I don't want to belabor the already belabored ontological turn, which, in fact, has something to contribute to anthropological and philosophical discourse, except to suggest that it, too, will fade away and be replaced by yet another theoretical scheme. While it is intellectually important to debate grand theory, the discussion, at least from my vantage, can sometimes become shortsighted. What will scholars, or better yet, educated readers, think of "the ontological turn" 10, 20 or 50 years from now?
Refinement of social science theory is incontestably important, but does it not sometimes divert our attention from real-world problems -- extreme social inequality, structures of violence, environmental degradation, the ethical contours of social relations or the fleeting nature of human wellbeing in the world? Grand theory attracts institutional attention, but at what cost? Do these abstract notions, no matter their ephemeral explanatory power in the present, generate work that remains open to the world?
The power of anthropology and the social sciences is found, at least for me, in the narratives we put forward about the social conditions of people living in the world. In the social sciences, the books with legs are those that create a connection between writers and a diverse audience of readers. Such a connection is established not through a jargon-laden esoteric language, but through narratives that evoke themes that constitute the human condition.

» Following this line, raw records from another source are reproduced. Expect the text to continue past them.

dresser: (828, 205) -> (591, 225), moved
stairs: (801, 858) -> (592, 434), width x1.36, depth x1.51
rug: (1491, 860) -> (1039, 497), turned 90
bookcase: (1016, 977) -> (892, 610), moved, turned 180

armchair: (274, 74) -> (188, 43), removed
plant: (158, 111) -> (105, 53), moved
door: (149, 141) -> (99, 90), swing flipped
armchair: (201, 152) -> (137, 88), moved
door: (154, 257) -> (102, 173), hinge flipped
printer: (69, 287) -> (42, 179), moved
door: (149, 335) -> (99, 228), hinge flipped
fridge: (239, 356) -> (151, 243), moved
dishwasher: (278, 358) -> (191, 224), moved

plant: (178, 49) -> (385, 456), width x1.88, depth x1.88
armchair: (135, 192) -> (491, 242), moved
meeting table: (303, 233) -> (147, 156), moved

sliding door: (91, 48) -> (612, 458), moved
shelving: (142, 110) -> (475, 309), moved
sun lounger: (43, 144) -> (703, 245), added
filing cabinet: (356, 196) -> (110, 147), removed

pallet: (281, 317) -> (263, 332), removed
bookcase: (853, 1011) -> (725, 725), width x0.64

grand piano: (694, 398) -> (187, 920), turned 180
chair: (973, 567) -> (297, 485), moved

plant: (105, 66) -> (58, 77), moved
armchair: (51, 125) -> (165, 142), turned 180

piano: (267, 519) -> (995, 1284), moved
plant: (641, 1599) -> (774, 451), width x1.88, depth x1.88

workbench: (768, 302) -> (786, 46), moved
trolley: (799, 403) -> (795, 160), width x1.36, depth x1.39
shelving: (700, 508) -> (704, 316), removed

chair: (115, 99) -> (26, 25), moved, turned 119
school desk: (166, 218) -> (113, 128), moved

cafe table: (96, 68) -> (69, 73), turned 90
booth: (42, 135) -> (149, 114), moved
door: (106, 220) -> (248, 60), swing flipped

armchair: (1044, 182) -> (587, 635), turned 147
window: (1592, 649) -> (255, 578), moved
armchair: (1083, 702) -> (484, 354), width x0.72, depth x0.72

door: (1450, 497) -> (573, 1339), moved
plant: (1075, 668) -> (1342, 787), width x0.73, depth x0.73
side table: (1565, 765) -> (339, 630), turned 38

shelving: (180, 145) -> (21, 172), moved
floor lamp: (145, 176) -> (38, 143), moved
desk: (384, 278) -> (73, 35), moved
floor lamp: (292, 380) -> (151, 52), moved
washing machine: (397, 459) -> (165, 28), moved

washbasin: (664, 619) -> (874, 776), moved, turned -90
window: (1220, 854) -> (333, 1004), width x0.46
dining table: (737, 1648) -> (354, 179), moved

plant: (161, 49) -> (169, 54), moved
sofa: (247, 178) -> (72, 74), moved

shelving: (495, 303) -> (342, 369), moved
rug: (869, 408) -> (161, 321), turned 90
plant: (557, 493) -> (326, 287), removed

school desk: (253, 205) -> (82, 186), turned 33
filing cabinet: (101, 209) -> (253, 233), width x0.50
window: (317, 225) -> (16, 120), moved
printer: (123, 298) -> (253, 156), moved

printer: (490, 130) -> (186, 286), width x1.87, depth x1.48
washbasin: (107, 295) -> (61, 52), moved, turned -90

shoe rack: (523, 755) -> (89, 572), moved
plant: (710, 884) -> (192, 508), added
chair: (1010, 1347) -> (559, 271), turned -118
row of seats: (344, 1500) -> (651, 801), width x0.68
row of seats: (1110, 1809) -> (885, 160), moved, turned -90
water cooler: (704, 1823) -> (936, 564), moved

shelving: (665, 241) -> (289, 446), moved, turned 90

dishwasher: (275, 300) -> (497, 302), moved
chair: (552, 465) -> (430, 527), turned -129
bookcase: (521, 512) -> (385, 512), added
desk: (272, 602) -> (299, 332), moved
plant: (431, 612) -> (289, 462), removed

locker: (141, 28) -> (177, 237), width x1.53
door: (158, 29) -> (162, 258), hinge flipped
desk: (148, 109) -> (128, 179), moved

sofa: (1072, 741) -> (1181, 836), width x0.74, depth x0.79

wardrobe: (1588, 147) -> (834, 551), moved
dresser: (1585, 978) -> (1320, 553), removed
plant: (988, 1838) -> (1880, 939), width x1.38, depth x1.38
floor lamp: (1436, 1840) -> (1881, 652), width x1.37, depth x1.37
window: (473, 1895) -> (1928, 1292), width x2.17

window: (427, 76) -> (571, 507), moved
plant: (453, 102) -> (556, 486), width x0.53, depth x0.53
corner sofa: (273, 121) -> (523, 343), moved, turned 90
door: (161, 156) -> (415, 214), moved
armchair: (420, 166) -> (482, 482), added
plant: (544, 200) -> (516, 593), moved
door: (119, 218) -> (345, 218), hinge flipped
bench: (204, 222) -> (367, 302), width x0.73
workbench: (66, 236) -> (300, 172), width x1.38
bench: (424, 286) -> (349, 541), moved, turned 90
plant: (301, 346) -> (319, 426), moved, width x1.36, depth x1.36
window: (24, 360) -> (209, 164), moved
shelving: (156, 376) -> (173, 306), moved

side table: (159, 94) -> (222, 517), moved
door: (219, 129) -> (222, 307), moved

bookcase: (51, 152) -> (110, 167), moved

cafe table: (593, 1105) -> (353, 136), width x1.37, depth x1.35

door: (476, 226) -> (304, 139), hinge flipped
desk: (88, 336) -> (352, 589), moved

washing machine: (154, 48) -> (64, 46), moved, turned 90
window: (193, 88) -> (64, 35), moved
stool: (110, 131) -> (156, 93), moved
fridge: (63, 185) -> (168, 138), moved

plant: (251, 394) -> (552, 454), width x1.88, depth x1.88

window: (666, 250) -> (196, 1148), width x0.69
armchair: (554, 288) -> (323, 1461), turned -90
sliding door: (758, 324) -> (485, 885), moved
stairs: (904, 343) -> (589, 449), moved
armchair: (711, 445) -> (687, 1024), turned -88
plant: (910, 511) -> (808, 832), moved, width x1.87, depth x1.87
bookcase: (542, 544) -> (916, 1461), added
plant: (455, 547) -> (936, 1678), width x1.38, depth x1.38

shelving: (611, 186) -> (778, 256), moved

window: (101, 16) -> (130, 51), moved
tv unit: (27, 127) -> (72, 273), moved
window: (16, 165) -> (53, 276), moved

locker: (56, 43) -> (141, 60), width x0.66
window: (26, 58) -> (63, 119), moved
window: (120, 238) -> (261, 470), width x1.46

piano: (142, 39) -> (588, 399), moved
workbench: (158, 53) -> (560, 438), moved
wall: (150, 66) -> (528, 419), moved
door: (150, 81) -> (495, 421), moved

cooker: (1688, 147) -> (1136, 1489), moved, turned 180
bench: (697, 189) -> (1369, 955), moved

A great book like Piers Vitebsky's The Reindeer People is a case in point. It consists of an inter-connected series of narratives about the Eveny people of Siberia. Even though The Reindeer People may not have the contemporary allure of "the ontological turn," its powerful stories evoke deep themes (about the relation of love and loss, courage and fear, and suffering and wellbeing) more powerfully than any abstract treatise. By the end of Vitebsky's work, readers have a palpable sense of what it is like to live a different life in a far off corner of the world -- a real connection. Because of this palpable connection, The Reindeer People is a work that will be read, savored and debated for many years to come; it teaches us what it means to live in the world.
It would be foolish to deny the institutional importance of ontological turns. They are certain to spark scholarly debate -- an essential element in the development of the social sciences. Taking the long view, though, it is evident that the future empowerment of the social sciences lies in the valorization of theoretically informed narratives that connect writers and readers, that explore human difference in a way that makes a difference, that compel readers to think a new thought or feel a new feeling. Such work will place the social sciences in a more comfortably productive space.
Who among us, after all, can ignore the power and glory of a really good story?